▸ **PROBLEM REQUIREMENTS**: The full listing below is to be written out exactly.

▸ **EXERCISE INPUTS**:
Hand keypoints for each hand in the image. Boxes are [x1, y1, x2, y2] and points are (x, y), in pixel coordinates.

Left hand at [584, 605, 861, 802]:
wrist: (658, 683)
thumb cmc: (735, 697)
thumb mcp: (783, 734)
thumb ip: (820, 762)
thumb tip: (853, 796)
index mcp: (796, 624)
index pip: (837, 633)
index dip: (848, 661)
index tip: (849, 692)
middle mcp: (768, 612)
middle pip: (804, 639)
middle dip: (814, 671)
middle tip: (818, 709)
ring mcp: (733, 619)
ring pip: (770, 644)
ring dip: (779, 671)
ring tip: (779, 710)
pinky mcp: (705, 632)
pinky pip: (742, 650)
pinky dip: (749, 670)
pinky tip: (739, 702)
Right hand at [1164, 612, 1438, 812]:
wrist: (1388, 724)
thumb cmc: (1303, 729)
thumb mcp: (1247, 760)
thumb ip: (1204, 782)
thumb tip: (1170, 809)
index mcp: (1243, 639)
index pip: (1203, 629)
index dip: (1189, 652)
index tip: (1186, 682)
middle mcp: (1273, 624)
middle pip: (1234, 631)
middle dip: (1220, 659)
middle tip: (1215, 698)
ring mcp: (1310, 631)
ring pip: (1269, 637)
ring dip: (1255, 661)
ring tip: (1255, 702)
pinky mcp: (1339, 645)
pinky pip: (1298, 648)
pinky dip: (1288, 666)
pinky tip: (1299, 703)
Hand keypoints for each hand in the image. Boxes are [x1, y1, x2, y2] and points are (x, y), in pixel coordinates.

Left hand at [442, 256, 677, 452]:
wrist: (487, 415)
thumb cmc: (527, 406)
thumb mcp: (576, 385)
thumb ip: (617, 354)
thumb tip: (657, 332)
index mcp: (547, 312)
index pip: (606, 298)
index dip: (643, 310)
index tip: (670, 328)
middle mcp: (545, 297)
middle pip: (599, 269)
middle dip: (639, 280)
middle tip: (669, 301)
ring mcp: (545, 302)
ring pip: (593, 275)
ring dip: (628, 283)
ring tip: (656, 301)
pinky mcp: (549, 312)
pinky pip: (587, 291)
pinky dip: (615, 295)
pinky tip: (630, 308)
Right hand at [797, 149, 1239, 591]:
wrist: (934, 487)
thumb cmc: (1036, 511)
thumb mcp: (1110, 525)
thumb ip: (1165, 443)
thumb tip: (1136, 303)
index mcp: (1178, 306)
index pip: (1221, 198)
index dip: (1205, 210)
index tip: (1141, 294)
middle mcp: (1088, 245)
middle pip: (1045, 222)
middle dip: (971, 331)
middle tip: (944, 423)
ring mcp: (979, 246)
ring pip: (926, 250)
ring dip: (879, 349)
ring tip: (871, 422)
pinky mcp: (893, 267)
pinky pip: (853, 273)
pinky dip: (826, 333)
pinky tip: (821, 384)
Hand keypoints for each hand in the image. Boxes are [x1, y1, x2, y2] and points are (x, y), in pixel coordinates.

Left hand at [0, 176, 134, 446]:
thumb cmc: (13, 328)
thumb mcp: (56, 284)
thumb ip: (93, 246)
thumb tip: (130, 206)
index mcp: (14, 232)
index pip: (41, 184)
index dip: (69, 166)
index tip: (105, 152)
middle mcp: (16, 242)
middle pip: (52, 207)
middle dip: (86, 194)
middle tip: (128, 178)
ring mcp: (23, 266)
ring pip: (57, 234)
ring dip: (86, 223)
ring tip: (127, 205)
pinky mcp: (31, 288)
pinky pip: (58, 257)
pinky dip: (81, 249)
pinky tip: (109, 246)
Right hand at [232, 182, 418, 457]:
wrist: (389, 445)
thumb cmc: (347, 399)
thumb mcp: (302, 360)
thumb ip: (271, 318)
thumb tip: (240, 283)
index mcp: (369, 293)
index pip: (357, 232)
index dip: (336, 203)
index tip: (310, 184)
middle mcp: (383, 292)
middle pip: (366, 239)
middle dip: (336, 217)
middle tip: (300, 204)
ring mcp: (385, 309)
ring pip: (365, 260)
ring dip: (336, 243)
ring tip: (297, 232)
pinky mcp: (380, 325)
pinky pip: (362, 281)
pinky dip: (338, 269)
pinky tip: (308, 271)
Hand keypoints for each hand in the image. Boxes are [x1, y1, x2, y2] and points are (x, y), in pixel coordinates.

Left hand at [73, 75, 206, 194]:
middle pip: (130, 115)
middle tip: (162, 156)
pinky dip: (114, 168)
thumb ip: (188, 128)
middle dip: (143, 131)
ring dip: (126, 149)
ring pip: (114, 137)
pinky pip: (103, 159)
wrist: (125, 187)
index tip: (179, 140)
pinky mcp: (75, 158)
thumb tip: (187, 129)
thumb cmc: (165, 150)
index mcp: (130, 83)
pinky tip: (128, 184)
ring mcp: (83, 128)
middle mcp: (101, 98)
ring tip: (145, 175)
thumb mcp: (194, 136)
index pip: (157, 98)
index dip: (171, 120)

▸ **ANSWER TO THE PROBLEM**:
Hand keypoints for each hand in the image. Boxes are [x1, y1, x2, y2] and points are (x, y), in pixel coordinates.

Left hand at [584, 605, 861, 802]:
wrist: (658, 683)
thumb cmc: (735, 697)
thumb mcp: (783, 734)
thumb ip: (820, 762)
thumb tip: (853, 796)
index mcp: (796, 624)
index pip: (837, 633)
index dip: (848, 661)
index tip: (849, 692)
middle mcp: (768, 612)
middle pip: (804, 639)
middle dip: (814, 671)
middle tip: (818, 709)
ring mcp: (733, 619)
ring pip: (770, 644)
ring dip: (779, 671)
ring tip: (779, 710)
pinky mcp: (705, 632)
pinky pip: (742, 650)
pinky dip: (749, 670)
pinky tip: (739, 702)
Right hand at [1164, 612, 1438, 812]:
wrist: (1388, 724)
thumb cmc: (1303, 729)
thumb mcp: (1247, 760)
thumb ip: (1204, 782)
thumb tip: (1170, 809)
index mcp: (1243, 639)
index pip: (1203, 629)
index dip: (1189, 652)
index tip: (1186, 682)
middle mcp: (1273, 624)
middle pip: (1234, 631)
middle dip: (1220, 659)
middle tip: (1215, 698)
ring mcp: (1310, 631)
ring pip: (1269, 637)
ring dip: (1255, 661)
ring tip: (1255, 702)
pinky mcp: (1339, 645)
pinky pip: (1298, 648)
pinky dip: (1288, 666)
pinky tip: (1299, 703)
Hand keypoints for each hand in the image. Boxes are [x1, y1, x2, y2] and points are (x, y), in pixel coordinates.

Left hand at [442, 256, 677, 452]:
wrist: (487, 415)
thumb cmc: (527, 406)
thumb mcp: (576, 385)
thumb ip: (617, 354)
thumb tip: (657, 332)
index mcp: (547, 312)
index pip: (606, 298)
index dip: (643, 310)
index tip: (670, 328)
middle mcp: (545, 297)
middle pip: (599, 269)
middle dip: (639, 280)
middle tip: (669, 301)
ring mcp: (545, 302)
ring pip: (593, 275)
ring dip: (628, 283)
ring tip: (656, 301)
pinky mcp: (549, 312)
pinky pip: (587, 291)
pinky dip: (615, 295)
pinky tip: (630, 308)
Right hand at [797, 149, 1239, 591]:
wrist: (934, 487)
thumb cmc: (1036, 511)
thumb mcp: (1110, 525)
thumb ip: (1165, 443)
thumb tip: (1136, 303)
index mcp: (1178, 306)
index pip: (1221, 198)
index dip: (1205, 210)
index tip: (1141, 294)
middle mcp: (1088, 245)
middle pip: (1045, 222)
middle dip: (971, 331)
middle tip: (944, 423)
ring mcp: (979, 246)
ring pip: (926, 250)
ring dip: (879, 349)
ring tip: (871, 422)
pinky mcp: (893, 267)
pinky pip: (853, 273)
pinky dip: (826, 333)
pinky tip: (821, 384)
Hand keypoints for each hand in the image. Boxes are [x1, y1, x2, y2] and points are (x, y), in pixel coordinates.

Left hand at [0, 176, 134, 446]:
thumb cmc: (13, 328)
thumb mcp: (56, 284)
thumb ip: (93, 246)
thumb tip: (130, 206)
index mcp: (14, 232)
index pip: (41, 184)
index dip: (69, 166)
index tip: (105, 152)
middle mcp: (16, 242)
middle pip: (52, 207)
middle dip: (86, 194)
middle tip: (128, 178)
ring mcp: (23, 266)
ring pip: (57, 234)
ring dip: (86, 223)
ring tip: (127, 205)
pinky mcp: (31, 288)
pinky pip: (58, 257)
pinky dip: (81, 249)
pinky tip: (109, 246)
Right hand at [232, 182, 418, 457]:
wrist: (389, 445)
thumb cmc: (347, 399)
thumb mcp: (302, 360)
thumb ip: (271, 318)
thumb tip: (240, 283)
index mcp: (369, 293)
index pip: (357, 232)
index dip: (336, 203)
index tip: (310, 184)
middle mcp: (383, 292)
middle pip: (366, 239)
middle dip: (336, 217)
middle tip: (300, 204)
ring mcp: (385, 309)
ring pip: (365, 260)
ring dip: (336, 243)
ring tip: (297, 232)
pinky mcp: (380, 325)
pinky pip: (362, 281)
pinky dip: (338, 269)
pinky tip: (308, 271)
Hand keypoints for each hand in the image. Boxes are [x1, y1, x2, y2] and points are (x, y), in pixel coordinates.

Left hand at [73, 75, 206, 194]:
middle pip: (130, 115)
middle tip: (162, 156)
pinky dip: (114, 168)
thumb ip: (188, 128)
middle dip: (143, 131)
ring dip: (126, 149)
ring pip: (114, 137)
pinky pip: (103, 159)
wrist: (125, 187)
index tip: (179, 140)
pinky mcp: (75, 158)
thumb tip: (187, 129)
thumb cmc: (165, 150)
index mcp: (130, 83)
pinky tip: (128, 184)
ring mcp: (83, 128)
middle mcp: (101, 98)
ring tip: (145, 175)
thumb mcp: (194, 136)
index pip: (157, 98)
index dip: (171, 120)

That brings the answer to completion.